-- EXTRACTED ENTRIES follows --
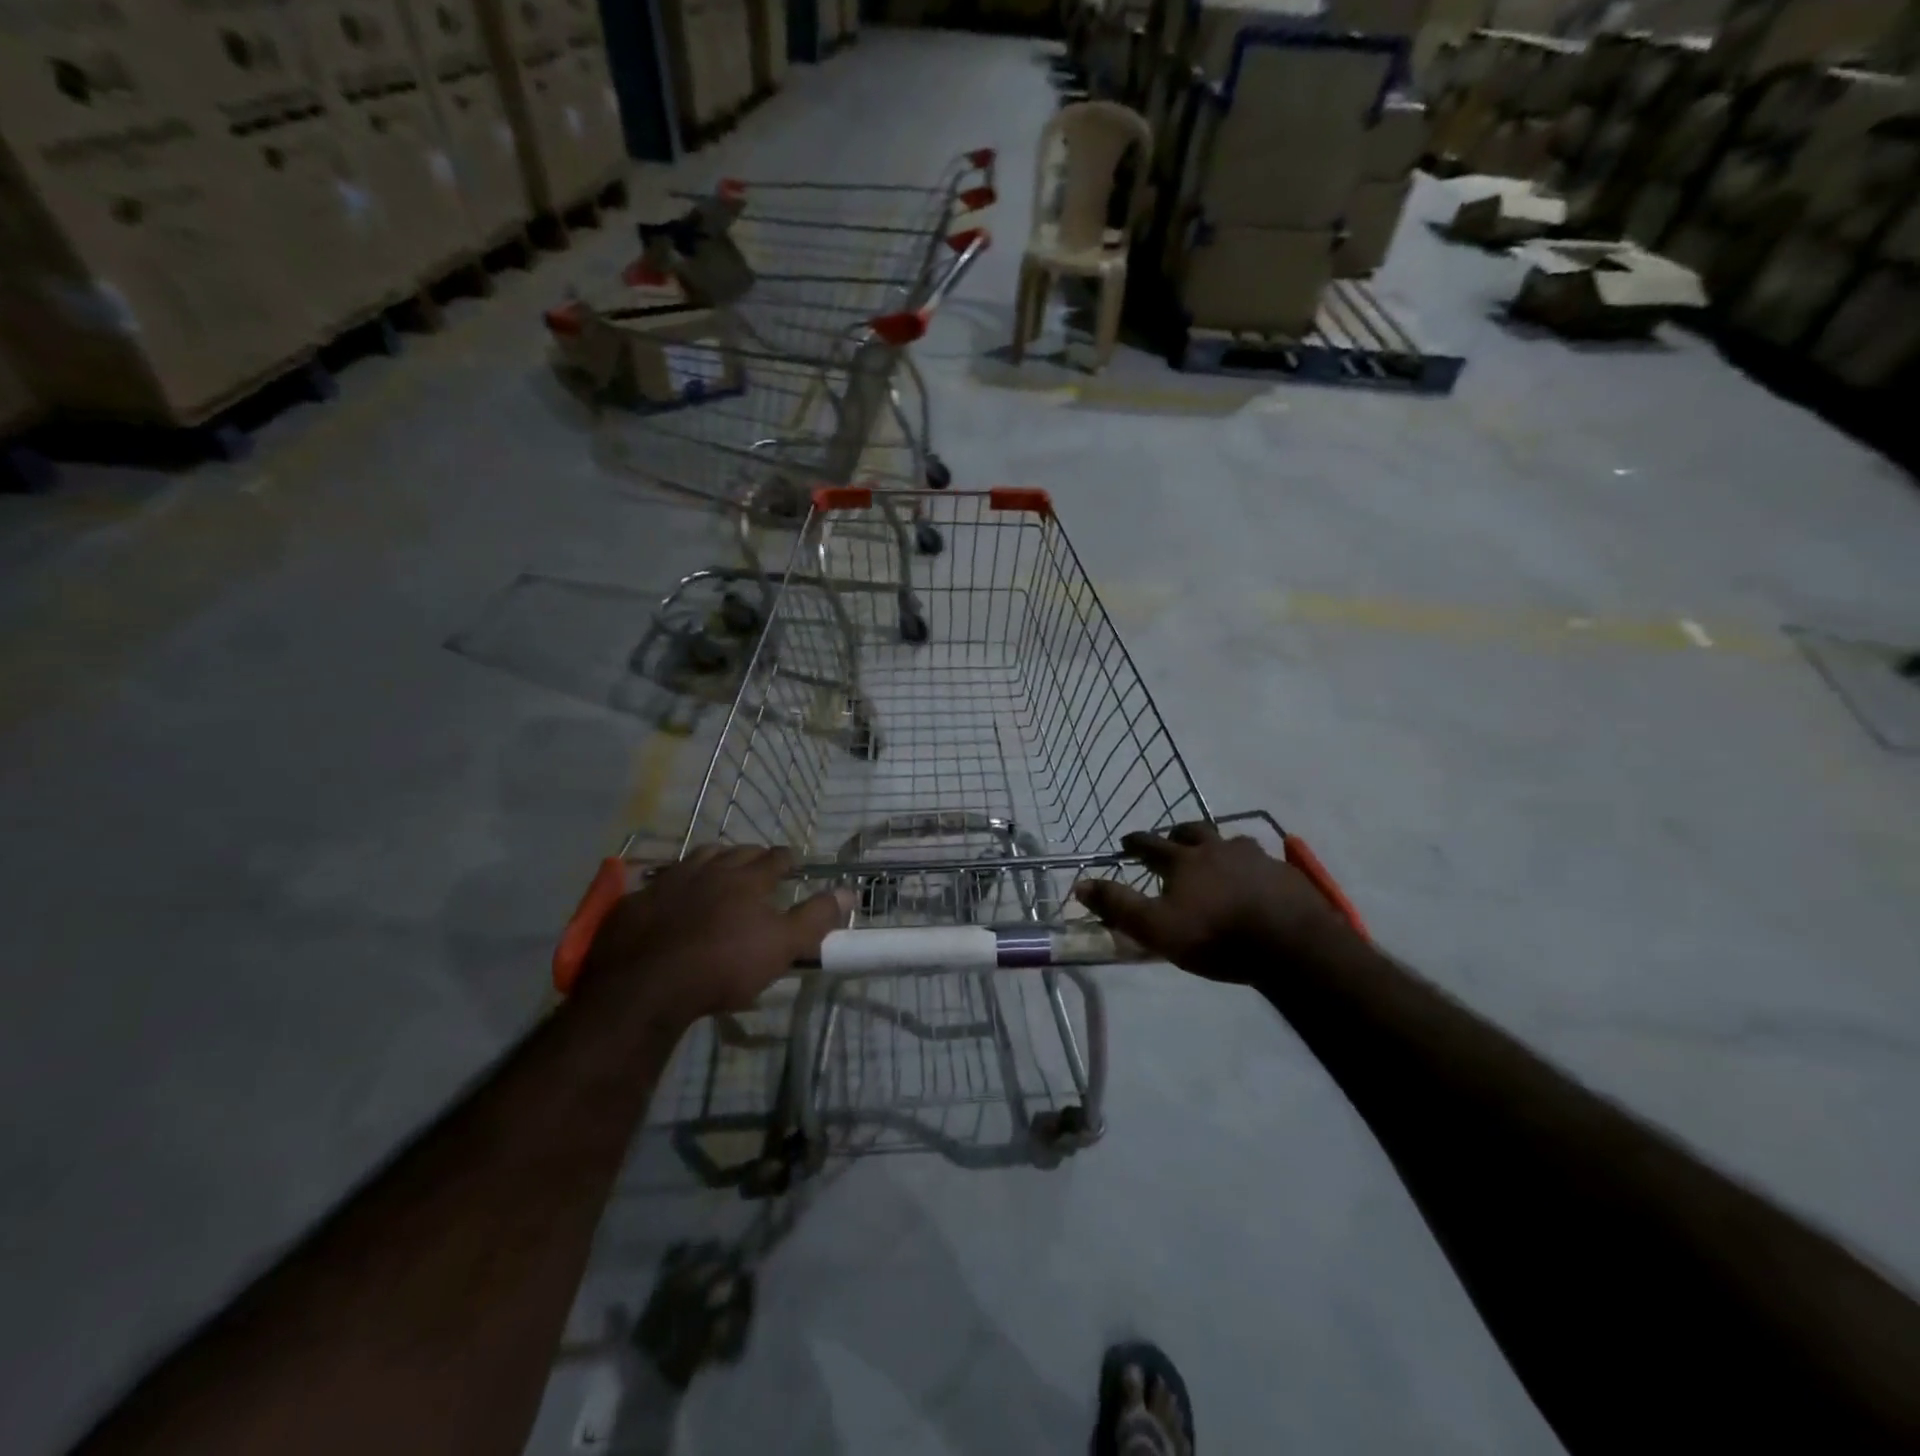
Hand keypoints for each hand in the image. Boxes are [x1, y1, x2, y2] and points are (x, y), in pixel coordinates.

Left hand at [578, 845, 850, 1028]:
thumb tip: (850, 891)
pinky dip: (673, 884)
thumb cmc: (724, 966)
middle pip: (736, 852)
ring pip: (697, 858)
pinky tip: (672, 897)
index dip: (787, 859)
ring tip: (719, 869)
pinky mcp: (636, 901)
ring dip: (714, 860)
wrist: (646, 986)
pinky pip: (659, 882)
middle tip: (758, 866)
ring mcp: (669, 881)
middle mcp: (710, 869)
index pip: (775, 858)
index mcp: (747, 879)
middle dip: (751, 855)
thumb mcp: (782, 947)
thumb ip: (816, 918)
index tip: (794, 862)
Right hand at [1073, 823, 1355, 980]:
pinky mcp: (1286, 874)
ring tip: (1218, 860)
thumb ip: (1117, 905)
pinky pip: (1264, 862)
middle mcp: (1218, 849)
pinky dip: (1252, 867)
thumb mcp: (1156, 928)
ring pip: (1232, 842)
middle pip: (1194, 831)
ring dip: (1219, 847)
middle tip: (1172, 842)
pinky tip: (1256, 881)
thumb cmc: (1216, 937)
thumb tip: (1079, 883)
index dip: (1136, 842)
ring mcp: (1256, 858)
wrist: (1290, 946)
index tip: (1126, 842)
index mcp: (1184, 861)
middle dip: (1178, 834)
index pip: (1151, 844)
-- EXTRACTED ENTRIES concluded --
-- EXTRACTED ENTRIES follows --
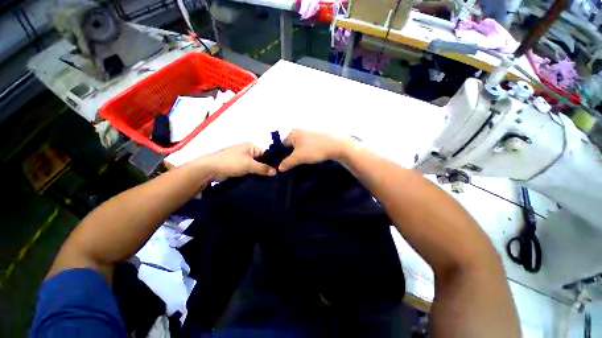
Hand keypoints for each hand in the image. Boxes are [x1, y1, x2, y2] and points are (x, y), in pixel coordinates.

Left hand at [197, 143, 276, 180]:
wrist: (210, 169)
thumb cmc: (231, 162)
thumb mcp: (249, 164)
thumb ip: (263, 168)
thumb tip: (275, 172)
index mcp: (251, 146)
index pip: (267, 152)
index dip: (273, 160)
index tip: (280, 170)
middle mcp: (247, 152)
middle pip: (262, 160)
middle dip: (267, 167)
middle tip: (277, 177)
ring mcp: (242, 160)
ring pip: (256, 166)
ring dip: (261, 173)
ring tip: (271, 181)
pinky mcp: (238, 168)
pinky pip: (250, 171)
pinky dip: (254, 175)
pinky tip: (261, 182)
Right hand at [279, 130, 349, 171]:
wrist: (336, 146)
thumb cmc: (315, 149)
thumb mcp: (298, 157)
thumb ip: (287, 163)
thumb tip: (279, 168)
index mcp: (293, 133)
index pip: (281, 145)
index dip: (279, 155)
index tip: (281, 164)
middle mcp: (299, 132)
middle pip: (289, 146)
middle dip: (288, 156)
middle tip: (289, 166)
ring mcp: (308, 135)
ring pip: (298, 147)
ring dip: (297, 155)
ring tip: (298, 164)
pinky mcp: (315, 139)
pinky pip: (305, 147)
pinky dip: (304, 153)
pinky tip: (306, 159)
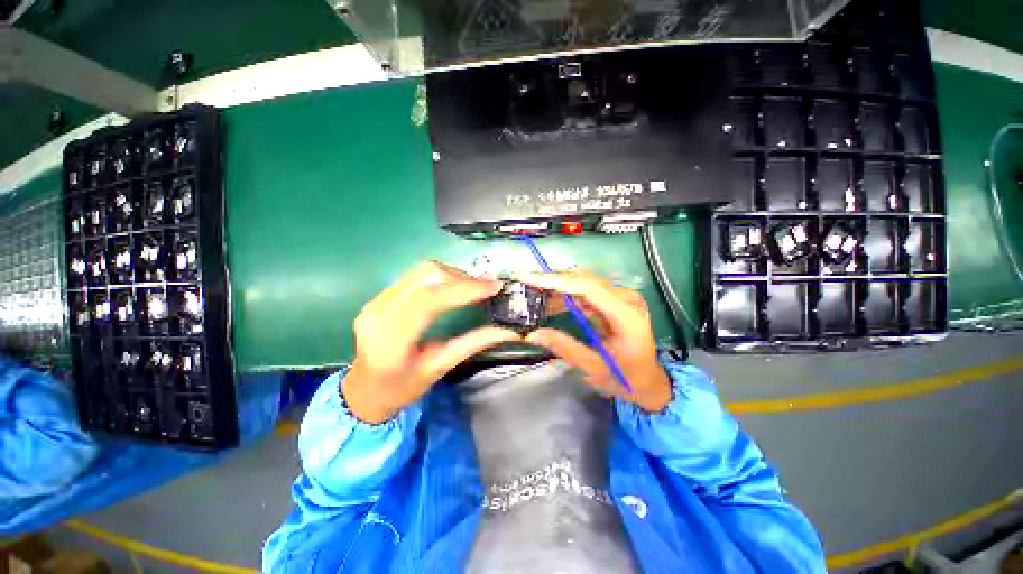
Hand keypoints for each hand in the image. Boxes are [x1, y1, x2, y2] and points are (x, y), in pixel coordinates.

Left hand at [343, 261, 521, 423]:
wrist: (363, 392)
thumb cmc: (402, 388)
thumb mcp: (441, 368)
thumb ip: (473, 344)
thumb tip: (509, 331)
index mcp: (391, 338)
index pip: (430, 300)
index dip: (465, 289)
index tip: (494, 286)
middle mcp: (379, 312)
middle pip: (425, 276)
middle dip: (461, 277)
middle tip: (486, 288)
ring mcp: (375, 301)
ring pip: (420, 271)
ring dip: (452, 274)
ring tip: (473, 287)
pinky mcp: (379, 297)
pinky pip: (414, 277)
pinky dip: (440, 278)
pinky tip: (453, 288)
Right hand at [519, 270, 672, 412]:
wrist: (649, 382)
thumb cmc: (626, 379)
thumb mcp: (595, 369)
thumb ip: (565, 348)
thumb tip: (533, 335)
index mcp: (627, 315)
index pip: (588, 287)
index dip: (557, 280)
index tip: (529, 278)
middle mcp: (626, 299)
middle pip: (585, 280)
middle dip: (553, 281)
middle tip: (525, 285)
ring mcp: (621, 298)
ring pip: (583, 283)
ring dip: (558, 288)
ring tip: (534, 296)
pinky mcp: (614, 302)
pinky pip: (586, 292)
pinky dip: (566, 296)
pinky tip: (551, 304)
-- EXTRACTED ENTRIES concluded --
The line above containing "ring mcp: (621, 298)", the line containing "pinky tip: (551, 304)", and every line between them are to be transcribed exactly; no other line is wanted.

RESPONSE TO THE TASK:
ring mcp: (621, 298)
ring pip: (583, 283)
ring dip: (558, 288)
ring tip: (534, 296)
pinky mcp: (614, 302)
pinky pip: (586, 292)
pinky dip: (566, 296)
pinky tip: (551, 304)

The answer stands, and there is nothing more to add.